Language, Speech, and Linguistic Variations
Language
Language is the power that human beings have to communicate through symbols that are shared and that can express thought.
The language is a structured system of verbal and combination rules common to a community of speakers.
Speech
Speech is the actual realization on the part of speakers of a language at a time and a particular communicative situation.
Standard Language
The standard language is the set of rules and practices accepted by speakers of a language as exemplary forms of speech.
Varieties of Language
Diaphasic Variations
People adapt their speech to the communicative situation in which they find themselves.
- The way an individual talks in a given situation and time, being aware of who they are speaking to and the context, is called register.

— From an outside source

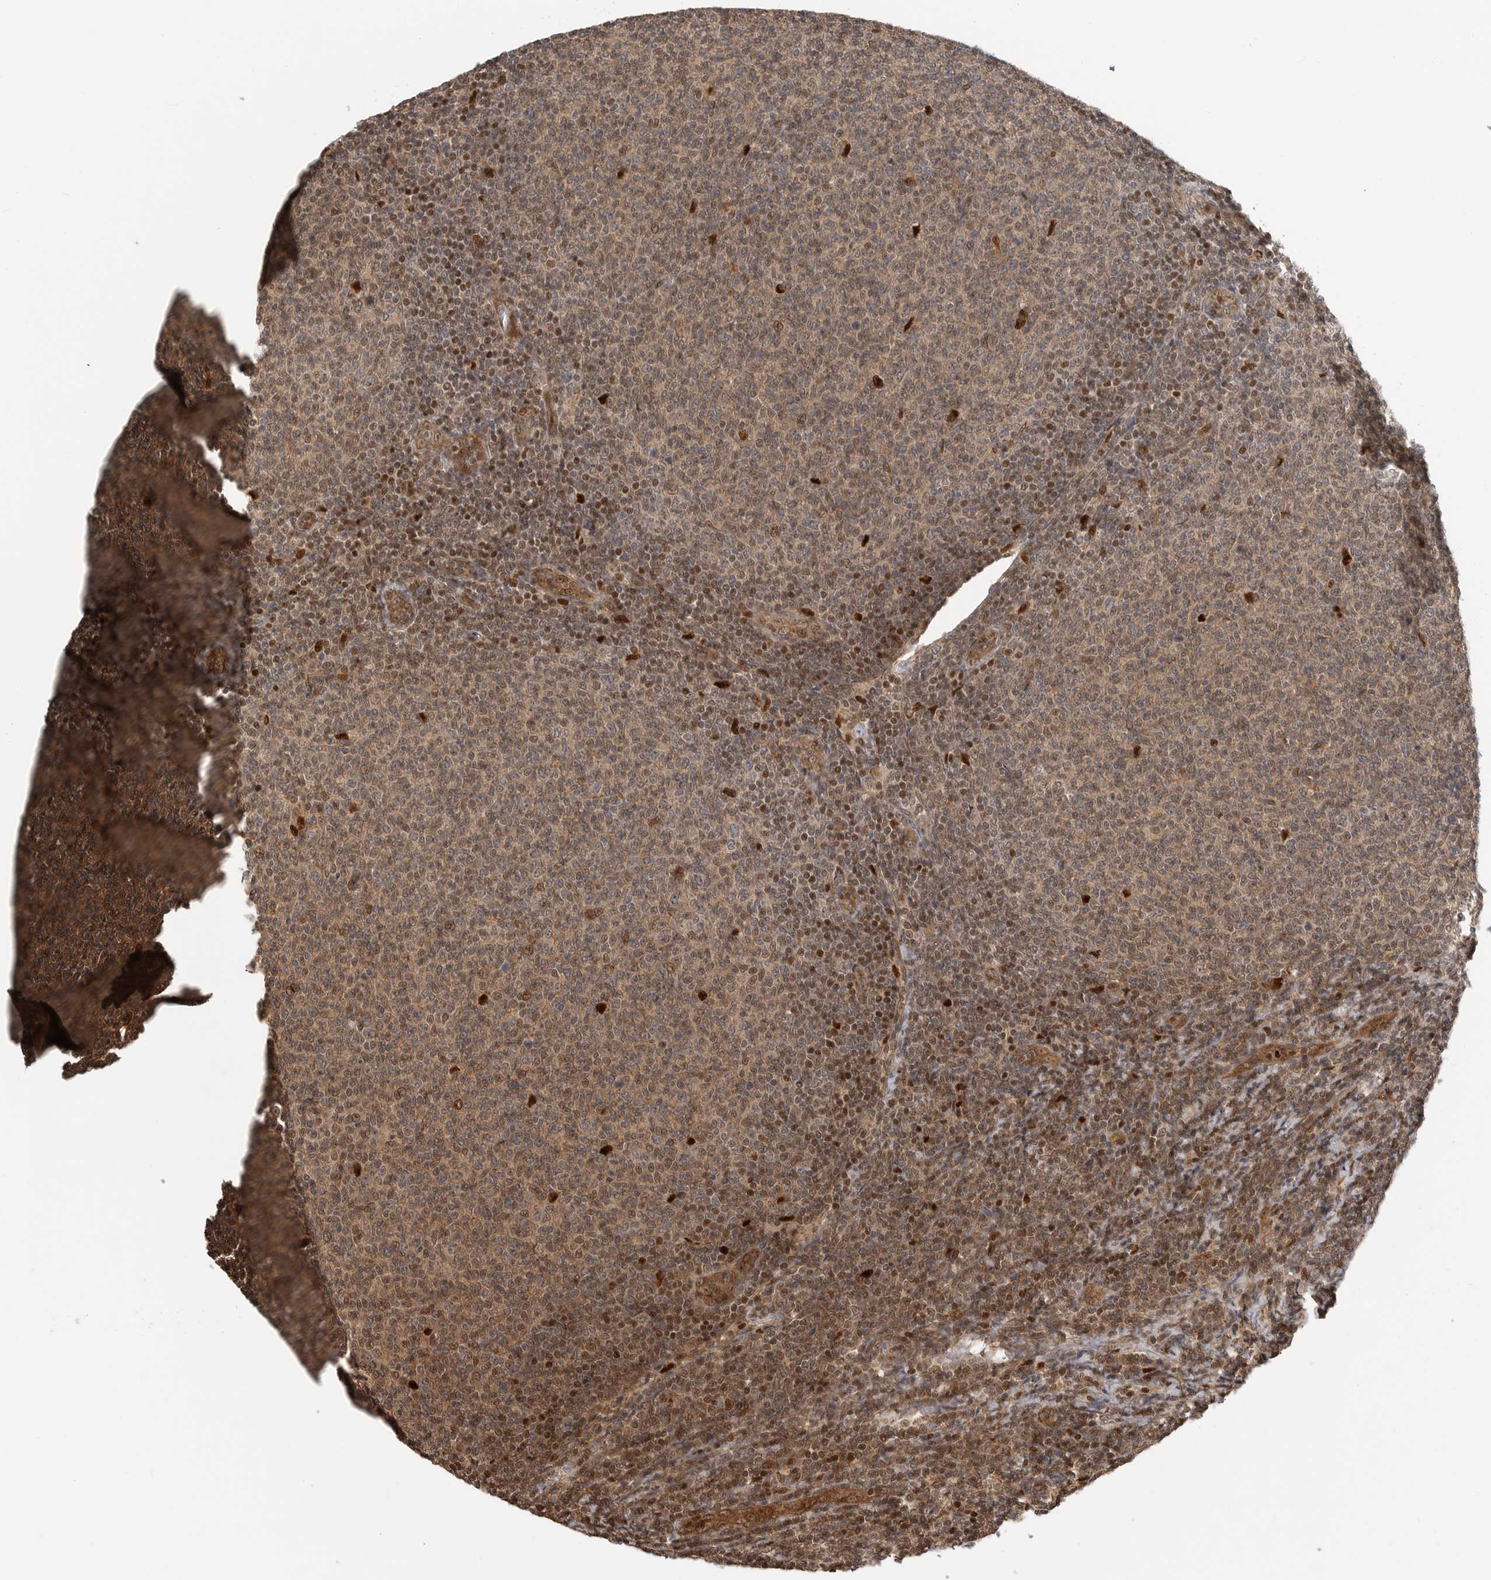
{"staining": {"intensity": "moderate", "quantity": ">75%", "location": "cytoplasmic/membranous,nuclear"}, "tissue": "lymphoma", "cell_type": "Tumor cells", "image_type": "cancer", "snomed": [{"axis": "morphology", "description": "Malignant lymphoma, non-Hodgkin's type, Low grade"}, {"axis": "topography", "description": "Lymph node"}], "caption": "The image reveals a brown stain indicating the presence of a protein in the cytoplasmic/membranous and nuclear of tumor cells in lymphoma. (DAB IHC with brightfield microscopy, high magnification).", "gene": "STRAP", "patient": {"sex": "male", "age": 66}}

- In a situation like a job interview or a conference, a formal register is used, with more elaborate and precise language.
- In informal situations, with friends or family, an informal register is used.
Diastratic Variations
Those variations that a language presents based on the social or cultural group to which the speakers belong.
- The way of talking that a social group shares, with common characteristics, is called sociolect.
Biological Factors
- Sex: Men and women do not speak the same; women use less profanity and more euphemisms.
- Age: Younger generations are often more imprecise in their use of vocabulary and tend to use their own lexicon.
Non-biological Factors
- Cultured Level: Greater correction and precision.
- Middle Level: Common among speakers and used in the media.
- Popular Level: Furthest from the norm, with the use of slang, buzzwords, and filler words.
Diatopic Variations
Varieties of a language whose differences are determined by the speakers’ place of origin, called dialects.
- Southern: Andalusian, Canarian, Extremaduran, Murcian
- Northern: Asturian-Leonese, Aragonese
- Bilingual Zones: Castilian with Basque, Galician, Catalan
Word Formation
Acronyms
Acronyms are words formed by a set of initial letters of a complex expression. Example: IPC, UN
Initialisms
Initialisms are words formed by taking one or more letters from other words. Example: Telematics, UFO, Laser
Abbreviations
Abbreviations involve deleting the beginning or end of a word.
- Apocopated – final part removed: Photo
- Aphesis – initial part removed: Chacho, bus
Loanwords
Loanwords are words that come from other languages and are incorporated into one’s own. Example: Tracing, barbarism.
Semantics
Denotation
The set of basic semantic features of a word, its basic meaning.
Connotation
A set of values that appear in speech related to the denotation of a term.
- Socio-connotative Meanings: Traits linked to a word’s meaning based on social and cultural values.
- Stylistic Meanings: A word is associated with the use a certain sociolect makes of it.
- Affective Meanings: Associations that reveal subjective emotions or feelings of the speaker, attached to their own personal experience.
Lexical Family and Semantic Field
- A set of words related by meaning, sharing the same lexeme.
- A set of words related by meaning.
Synonymy
A relationship between two words that have distinct forms but the same or similar meaning. Types: Absolute, Conceptual, Denotative, Referential, False.
Antonymy
An oppositional lexical relationship between two words with opposite meanings. Types: Complementarity, Gradual, Reverse.
Polysemy
Multiple different meanings associated with the same word.
Homonymy
A relationship between two words that have the same form but different meanings. Types: Homophones, Homographs.